UCLA business professor Samuel Culbert is a man after my own heart.
Culbert, to put it mildly, is NOT a fan of employee performance reviews. They should be eliminated, he tells NPR , and he doesn’t hold back telling you why. “First, they’re dishonest and fraudulent. And second, they’re just plain bad management,” he says
Now, you can view what Professor Culbert says with a degree of skepticism when you consider that his comments come as he’s touting a new book (written with Larry Rout) titled Get Rid of the Performance Review! Yes, he wants you to buy into his perspective on performance reviews because he wants you to buy his book – but that doesn’t mean he’s wrong.
When workers undergo an annual review, he says, “They’re going to talk about all their successes — it becomes total baloney.” And management participates in the charade, as well he adds, saying: “The boss already has heard [from] his boss what they want to pay the guy, or the woman.
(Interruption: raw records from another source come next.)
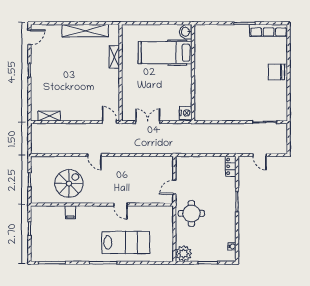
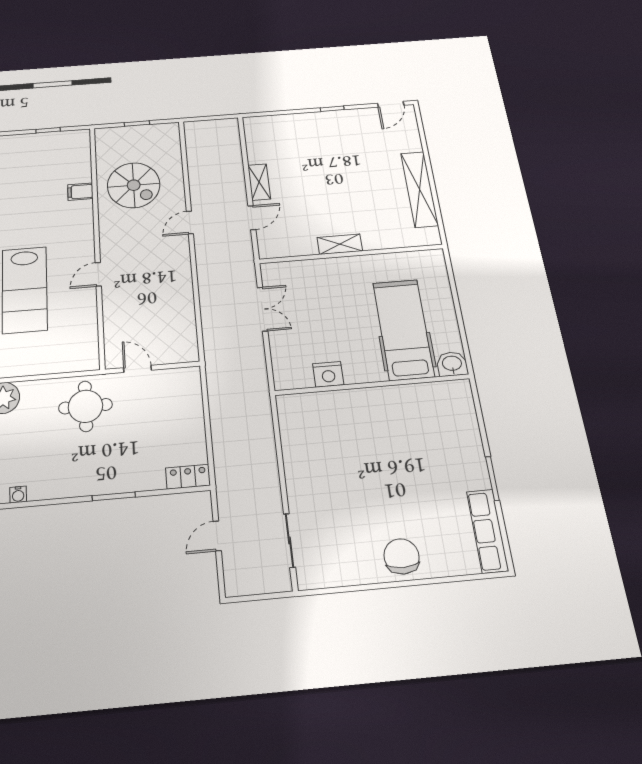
door: (29, 37) -> (391, 104), hinge flipped
shelving: (114, 57) -> (340, 244), moved
nightstand: (186, 113) -> (328, 374), moved
shelving: (49, 116) -> (259, 182), moved
door: (109, 122) -> (252, 218), moved

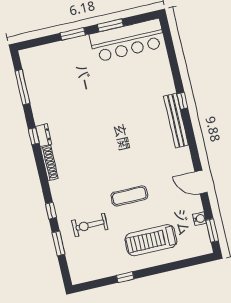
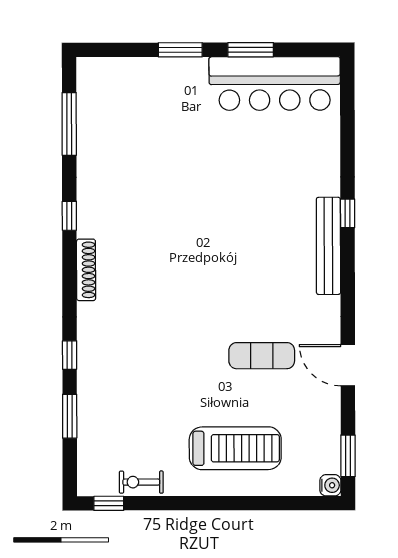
dresser: (44, 135) -> (87, 218), removed
exercise mat: (129, 196) -> (262, 356), moved
water cooler: (200, 219) -> (330, 485), moved
exercise bike: (90, 225) -> (141, 482), moved, width x0.73, depth x0.72
treadmill: (151, 240) -> (235, 448), turned 180
window: (125, 277) -> (109, 503), moved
So they come up with a review that’s all backwards.”
It’s all about the boss’s opinion
“Once you set up the metrics, that’s the only focus for the employee,” Culbert tells NPR. “The problem with performance reviews is that the metric that counts most for the employee is the boss’s opinion. So the employee starts doing what he or she thinks is going to score in the boss’s mind, and not even talk about what he or she believes is necessary for the company to get the results that really matter.”
Culbert isn’t alone in feeling this way about employee reviews. Here’s what another, slightly less esteemed expert said about the performance review process back in October 2009:
“I am not a fan of the annual review process, mainly because of the focus on the ‘process.’ The discussion with the employee isn’t the problem, but rather, what you must go through to get to that stage — the inflexible forms, the manual process, and the lack of a good follow-up system that makes the evaluation truly meaningful.”
Yes, that’s what I said at the time when I was still Editor over at Workforce.com, and I still think it’s true today. But my rant back then about performance reviews came because another prominent name – Yahoo CEO Carol Bartz – took an equally big whack at the process.
“If I had my way I wouldn’t do annual reviews,” Bartz told The New York Times, “[especially] if I felt that everybody would be more honest about positive and negative feedback along the way. I think the annual review process is so antiquated. I almost would rather ask each employee to tell us if they’ve had a meaningful conversation with their manager this quarter. Yes or no. And if they say no, they ought to have one. I don’t even need to know what it is. But if you viewed it as meaningful, then that’s all that counts.”
Only 1 in 5 companies invest in automated systems
I might feel differently, I said at that time, if I had access to some slick software that automates the process. But I have never, ever worked at a company that spent the money to buy such a system – although I have had many an HR vice president promise me that it was coming sometime soon. Well, I eventually moved on to other jobs, and not a single employer I formerly worked for has ever followed through and bought an automated performance management system.
That’s a shame because there are some very good systems out there, and I know that because I saw some of them last month at SHRM San Diego. I even asked the good folks at Halogen Software (they make a pretty easy-to-use system) how many organizations had an automated performance management system, and they estimated that only about 20 percent of American businesses — yes, only one in five — had invested in one.
That’s a big problem in my book, because until an organization invests in an automated performance review system so that managers and HR professionals spend more time talking and coaching workers on a regular basis rather than struggling with antiquated paper forms given out once-a-year, well, it will all be about process and NOT about improving performance.
Don’t get me wrong. Yes, there are a lot of good reasons to do annual performance reviews (as I’ve said before), but only if you use an automated system to handle the process so the focus is on performance and improvement rather than how to make your comments fit into an inflexible and hard-to-use paper form.
I don’t think I have ever really had an annual sit-down review that yielded all that much. And, this isn’t just me. Everyone I know, I meet, and that I talk to has a story about the managers they knew who glossed over the real issues when it comes time to do a formal review, and the problem isn’t getting any better.
A persuasive point of view
So yes, Professor Culbert is peddling a book he would like you to buy, but he also seems to have a strong and persuasive point of view. I’m not sure if he would draw the distinction between manual and automated reviews that I do, but no matter. We can quibble about the 20 percent of the business universe that uses automated performance management systems another day.
In the meantime, I’m going to go pick up a copy of Get Rid of the Performance Review because I firmly believe in the premise and probably most of what the book says. And Professor Culbert thinks that if you read his book that you will probably feel that way, too.
As he writes confidently in the forward to the book, “So go ahead and believe in performance reviews for now. By the end of the book, you’ll be calling for their end.”